Wednesday, October 21, 2009 | |

Odd and the Frost Giants by Neil Gaiman

Odd and the Frost Giants comes from Neil Gaiman, who is quickly climbing into my list of all-time favorite authors. I think he's great because it seems like he can write effectively for any audience, and this latest book seems to show that.

Odd is a small boy with a tough life. His father is gone, drowned, and all the vikings in the village he lives with are upset, having been beset with what seems a never-ending winter. Odd runs into a bear, an eagle and a fox, who are much more than they seem. Soon he's off on a quest to help the animals return to their home, the city of Asgard.
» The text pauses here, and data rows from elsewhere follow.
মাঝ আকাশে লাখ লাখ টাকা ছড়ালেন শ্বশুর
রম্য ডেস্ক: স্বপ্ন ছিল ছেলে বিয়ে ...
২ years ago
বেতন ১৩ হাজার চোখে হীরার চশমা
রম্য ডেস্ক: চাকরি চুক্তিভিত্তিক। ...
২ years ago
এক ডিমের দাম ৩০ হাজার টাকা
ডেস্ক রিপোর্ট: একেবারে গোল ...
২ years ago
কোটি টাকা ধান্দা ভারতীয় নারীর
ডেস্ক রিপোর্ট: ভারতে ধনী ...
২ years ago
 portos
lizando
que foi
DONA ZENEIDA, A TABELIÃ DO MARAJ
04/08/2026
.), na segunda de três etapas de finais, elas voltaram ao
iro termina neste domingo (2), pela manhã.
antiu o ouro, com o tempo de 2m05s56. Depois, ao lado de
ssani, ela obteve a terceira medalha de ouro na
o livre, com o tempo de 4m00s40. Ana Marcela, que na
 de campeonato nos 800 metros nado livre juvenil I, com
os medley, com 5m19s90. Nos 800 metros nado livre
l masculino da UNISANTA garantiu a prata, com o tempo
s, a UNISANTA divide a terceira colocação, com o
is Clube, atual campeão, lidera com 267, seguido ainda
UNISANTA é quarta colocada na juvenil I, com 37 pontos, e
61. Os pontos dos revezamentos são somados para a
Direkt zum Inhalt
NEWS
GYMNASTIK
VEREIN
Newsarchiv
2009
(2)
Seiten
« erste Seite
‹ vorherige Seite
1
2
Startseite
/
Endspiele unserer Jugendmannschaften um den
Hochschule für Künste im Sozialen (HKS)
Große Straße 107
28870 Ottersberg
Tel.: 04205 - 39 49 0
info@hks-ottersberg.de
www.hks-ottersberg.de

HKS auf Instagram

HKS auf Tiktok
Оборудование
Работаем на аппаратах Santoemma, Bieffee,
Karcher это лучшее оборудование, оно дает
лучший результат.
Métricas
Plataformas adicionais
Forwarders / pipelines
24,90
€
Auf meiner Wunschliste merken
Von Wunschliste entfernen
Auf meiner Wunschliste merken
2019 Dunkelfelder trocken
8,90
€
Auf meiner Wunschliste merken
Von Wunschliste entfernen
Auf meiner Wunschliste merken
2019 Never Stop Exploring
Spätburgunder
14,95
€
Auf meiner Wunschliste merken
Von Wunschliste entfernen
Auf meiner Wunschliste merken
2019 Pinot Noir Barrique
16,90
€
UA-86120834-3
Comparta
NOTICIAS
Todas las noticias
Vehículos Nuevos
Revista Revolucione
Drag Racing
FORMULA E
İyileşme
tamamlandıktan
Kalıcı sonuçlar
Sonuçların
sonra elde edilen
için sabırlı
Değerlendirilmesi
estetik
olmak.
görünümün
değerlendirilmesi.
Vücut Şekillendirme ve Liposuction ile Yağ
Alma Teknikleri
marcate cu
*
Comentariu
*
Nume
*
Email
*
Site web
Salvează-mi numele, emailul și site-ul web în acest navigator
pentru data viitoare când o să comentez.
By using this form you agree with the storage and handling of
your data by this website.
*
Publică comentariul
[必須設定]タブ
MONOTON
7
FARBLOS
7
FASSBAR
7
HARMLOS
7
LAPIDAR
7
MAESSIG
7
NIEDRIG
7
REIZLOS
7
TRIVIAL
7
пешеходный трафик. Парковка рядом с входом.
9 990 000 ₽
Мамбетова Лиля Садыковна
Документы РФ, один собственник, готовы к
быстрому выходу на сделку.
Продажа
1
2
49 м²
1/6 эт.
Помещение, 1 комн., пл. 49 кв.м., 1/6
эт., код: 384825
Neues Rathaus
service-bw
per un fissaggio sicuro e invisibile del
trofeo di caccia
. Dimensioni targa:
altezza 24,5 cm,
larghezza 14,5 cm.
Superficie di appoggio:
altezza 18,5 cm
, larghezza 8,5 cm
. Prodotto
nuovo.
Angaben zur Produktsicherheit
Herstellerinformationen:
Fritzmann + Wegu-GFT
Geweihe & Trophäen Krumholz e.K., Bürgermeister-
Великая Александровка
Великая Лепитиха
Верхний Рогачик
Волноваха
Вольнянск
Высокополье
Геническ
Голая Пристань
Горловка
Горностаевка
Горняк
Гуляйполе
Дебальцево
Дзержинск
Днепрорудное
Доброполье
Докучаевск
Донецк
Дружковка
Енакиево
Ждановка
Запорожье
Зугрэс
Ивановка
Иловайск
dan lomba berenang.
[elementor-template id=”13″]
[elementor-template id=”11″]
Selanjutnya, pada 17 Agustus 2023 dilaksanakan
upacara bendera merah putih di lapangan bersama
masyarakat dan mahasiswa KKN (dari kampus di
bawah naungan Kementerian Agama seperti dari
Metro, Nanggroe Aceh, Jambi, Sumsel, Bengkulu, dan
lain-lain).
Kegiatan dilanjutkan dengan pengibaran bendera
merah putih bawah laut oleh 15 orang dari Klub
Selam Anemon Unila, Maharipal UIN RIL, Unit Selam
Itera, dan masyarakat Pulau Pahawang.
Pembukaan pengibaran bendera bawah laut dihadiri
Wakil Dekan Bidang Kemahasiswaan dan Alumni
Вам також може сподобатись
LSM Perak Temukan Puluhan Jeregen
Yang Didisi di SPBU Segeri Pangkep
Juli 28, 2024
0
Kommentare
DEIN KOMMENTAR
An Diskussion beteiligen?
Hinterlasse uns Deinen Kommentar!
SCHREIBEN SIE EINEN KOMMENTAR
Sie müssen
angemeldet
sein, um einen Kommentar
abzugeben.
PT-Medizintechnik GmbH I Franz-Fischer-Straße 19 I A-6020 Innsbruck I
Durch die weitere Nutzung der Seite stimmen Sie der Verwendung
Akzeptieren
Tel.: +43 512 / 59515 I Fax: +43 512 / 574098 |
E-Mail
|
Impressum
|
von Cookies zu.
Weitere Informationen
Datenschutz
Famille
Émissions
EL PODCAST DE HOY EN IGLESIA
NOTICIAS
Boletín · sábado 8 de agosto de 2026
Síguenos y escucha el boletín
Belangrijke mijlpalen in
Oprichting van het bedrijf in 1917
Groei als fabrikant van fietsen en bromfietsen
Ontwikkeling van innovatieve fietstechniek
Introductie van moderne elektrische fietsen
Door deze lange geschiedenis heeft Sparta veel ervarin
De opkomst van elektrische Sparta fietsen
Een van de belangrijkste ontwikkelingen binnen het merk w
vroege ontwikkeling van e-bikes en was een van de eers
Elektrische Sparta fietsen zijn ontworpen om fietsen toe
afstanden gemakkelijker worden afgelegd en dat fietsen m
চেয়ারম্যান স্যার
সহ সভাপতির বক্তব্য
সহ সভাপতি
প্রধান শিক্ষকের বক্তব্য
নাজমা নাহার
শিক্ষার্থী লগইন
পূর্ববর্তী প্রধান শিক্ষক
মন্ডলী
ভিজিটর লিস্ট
Make no mistake, this a very small book for younger children. That said, I loved every page. It's simple, wonderful writing that drew me in and gave me the chuckles at several points. There are a few jokes thrown into the book that are clearly of the Spongebob variety (jokes that seem to be pandering more to the adults in the room than the children watching the program) and I loved them all. The book was incredibly short, and clearly written for a different audience, so I'm having a hard time giving it a really in-depth review. I was surprised by the higher than usual level of vocabulary in the book, but maybe I just assume that little kids can't read at as high a level as they really do. Someone let me know, I'm not a teacher and don't have a child this age, so I'm only guessing.

Gaiman impressed me with The Graveyard Book last year, and has done it again this time, with a much smaller book for an even younger audience. I'm more and more impressed that the guy can write so well for just about any age group, and though I still haven't jumped into American Gods, it's definitely on the list. I hear I should also check out his Sandman graphic novels, so I'll be looking into those sometime next year.

Odd and the Frost Giants (9/10) is a fun and quick adventure for a young audience. I'd guess that ages 8-10 should really enjoy this book, though I'm 25 and had a great time. If you're an adult and have about 45 minutes to kill, pick this one up. Gaiman wrote this book for World Book Day, to promote reading, and has stated that he would perhaps eventually return to the world to write more books about Odd. I'd certainly return to read them.